Verantwortliche Redaction: A. +Essenwein+. Dr. G. K. +Frommann+. Dr. A. v. +Eye+.

Verlag der literarisch-artistischen Anstalt des germanischen Museums in Nürnberg.

Sebald’sche Buchdruckerei in Nürnberg.

(Mit einer Extra-Beilage.)

(Extra-Beilage zum Anzeiger Nr. 10, 1868.)

Jahresbericht der historischen Commission bei der k. bayer. Akademie der Wissenschaften.

=München= +im October+ 1868. In den Tagen vom 30. September bis 5. October dieses Jahres hielt die historische Commission ihre statutenmäßige Plenarversammlung, zu welcher sämmtliche ordentliche Mitglieder mit Ausnahme des Hofraths und Archivdirektors Ritter v. +Arneth+ aus Wien und des Professors +Droysen+ aus Berlin sich eingefunden hatten.

In der Eröffnungsrede wies der Vorsitzende, Geheimer Regierungsrath v. +Ranke+ aus Berlin, auf Janssens jüngst erschienene Schrift: Joh. Friedrich Böhmer’s Leben und Briefe hin und legte dar, wie sich dieser, um das Studium der deutschen Geschichte hochverdiente Gelehrte unter den Einflüssen seiner Zeit entwickelte, indem zugleich der wissenschaftliche Standpunkt desselben vom Redner einer eingehenden Beurtheilung unterworfen wurde. Ueber die Geschäfte des abgelaufenen Jahres erstattete sodann Professor v. +Giesebrecht+ als Sekretär den statutenmäßigen Bericht. Nach demselben waren im Laufe des Jahres in den Buchhandel gekommen:

1) K. +Hegel+, Chroniken der deutschen Städte vom 14. bis 16. Jahrhundert. Bd. VI., der erste Theil der von L. +Hänselmann+ bearbeiteten Braunschweiger Chroniken.

2) R. v. +Liliencron+, die historischen Volkslieder der Deutschen vom 13. bis 16. Jahrhundert. Bd. III.

3) Geschichte der Wissenschaften in Deutschland. Vierte Lieferung, enthaltend Geschichte der Aesthetik von H. +Lotze+.

4) Forschungen zur deutschen Geschichte.
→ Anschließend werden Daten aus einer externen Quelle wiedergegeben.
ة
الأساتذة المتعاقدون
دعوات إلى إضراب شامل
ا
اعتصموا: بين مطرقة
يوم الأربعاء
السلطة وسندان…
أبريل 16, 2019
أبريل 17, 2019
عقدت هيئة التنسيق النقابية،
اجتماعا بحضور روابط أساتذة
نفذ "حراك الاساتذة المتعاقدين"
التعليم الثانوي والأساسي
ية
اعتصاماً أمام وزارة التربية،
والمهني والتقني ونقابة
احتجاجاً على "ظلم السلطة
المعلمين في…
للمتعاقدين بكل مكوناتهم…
Bd. VIII.

Außerdem waren im Druck vollendet, so daß die Ausgabe in den nächsten Tagen erfolgen kann:

5) Deutsche Reichstagsakten, Bd. I, enthaltend: Deutsche Reichstagsakten unter König Wenzel. Erste Abtheilung 1376-1387. Herausgegeben von J. +Weizsäcker+.
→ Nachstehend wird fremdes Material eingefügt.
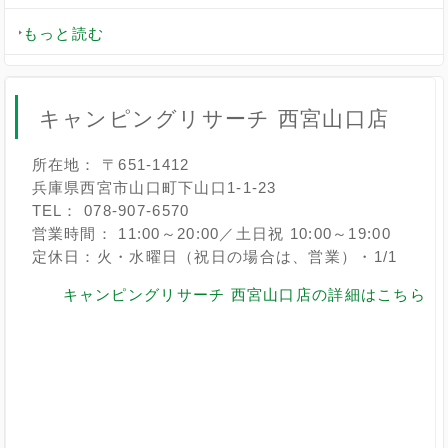
もっと読む
キャンピングリサーチ 西宮山口店
所在地： 〒651-1412
兵庫県西宮市山口町下山口1-1-23
TEL： 078-907-6570
営業時間： 11:00～20:00／土日祝 10:00～19:00
定休日：火・水曜日（祝日の場合は、営業）・1/1
キャンピングリサーチ 西宮山口店の詳細はこちら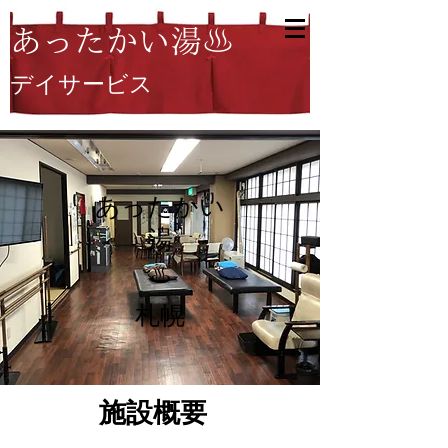
​あったかい湯♨︎
デイサービス
あったかい
湯
♨️
​札幌
施設概要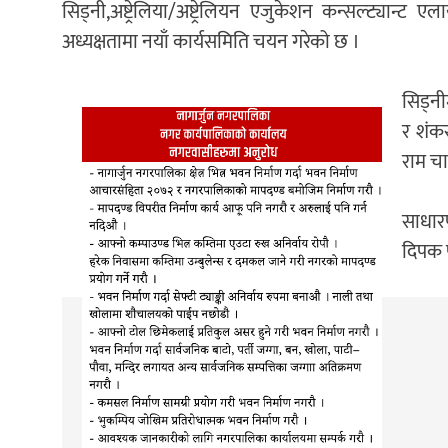
सिड्नी,अष्ट्रेलिया/अष्ट्रेलियन एजुकेशन कन्सल्ट्या
अध्यक्षतामा नयाँ कार्यसमिति चयन गरेको छ ।
सिड्न
र शंकर
राम चा
साधारण
दिपक प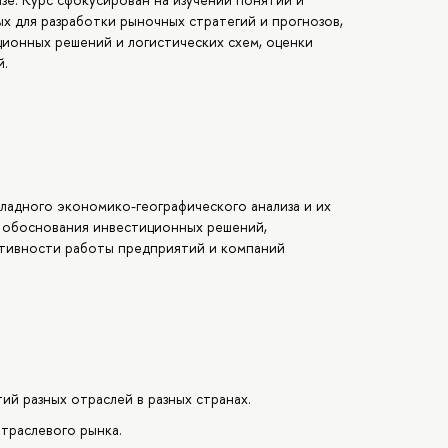
х для разработки рыночных стратегий и прогнозов,
ионных решений и логистических схем, оценки
й.
ладного экономико-географического анализа и их
, обоснования инвестиционных решений,
ктивности работы предприятий и компаний
й разных отраслей в разных странах.
траслевого рынка.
6) Bayerisches Wörterbuch von J. +Andreas Schmeller+. Zweite, mit des Verfassers Nachträgen vermehrte Ausgabe, bearbeitet von G. K. +Frommann+. Lieferung I.
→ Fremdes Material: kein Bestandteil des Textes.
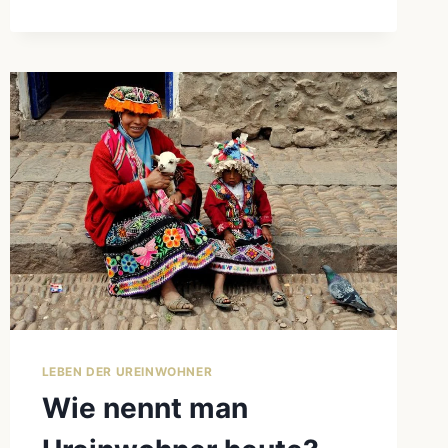
NORD-
UND
SÜDAMERIKAS
LEBEN DER UREINWOHNER
Wie nennt man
Mit besonderer Freude nahm die Commission die ersten Exemplare dieser neuesten Publicationen entgegen, da mit ihnen Unternehmungen in das Leben traten, welche sie von ihren Anfängen an vorzugsweise in das Auge gefaßt hat und die einem tiefempfundenen wissenschaftlichen Bedürfniß Abhülfe gewähren.

Die Berichte, welche dann im Laufe der Verhandlungen von den Leitern der einzelnen Unternehmungen erstattet wurden, zeigten den rüstigen Fortgang der Arbeiten nach allen Seiten und gaben die Sicherheit, daß einzelne Hemmnisse derselben in kurzer Zeit zu überwinden sein werden. Die hiesigen und auswärtigen Behörden, wie die Verwaltungen der Archive und Bibliotheken fahren fort, mit nicht genug zu rühmender Liberalität alle Bestrebungen der Commission zu unterstützen, und tragen dadurch wesentlich zur Förderung der Arbeiten bei.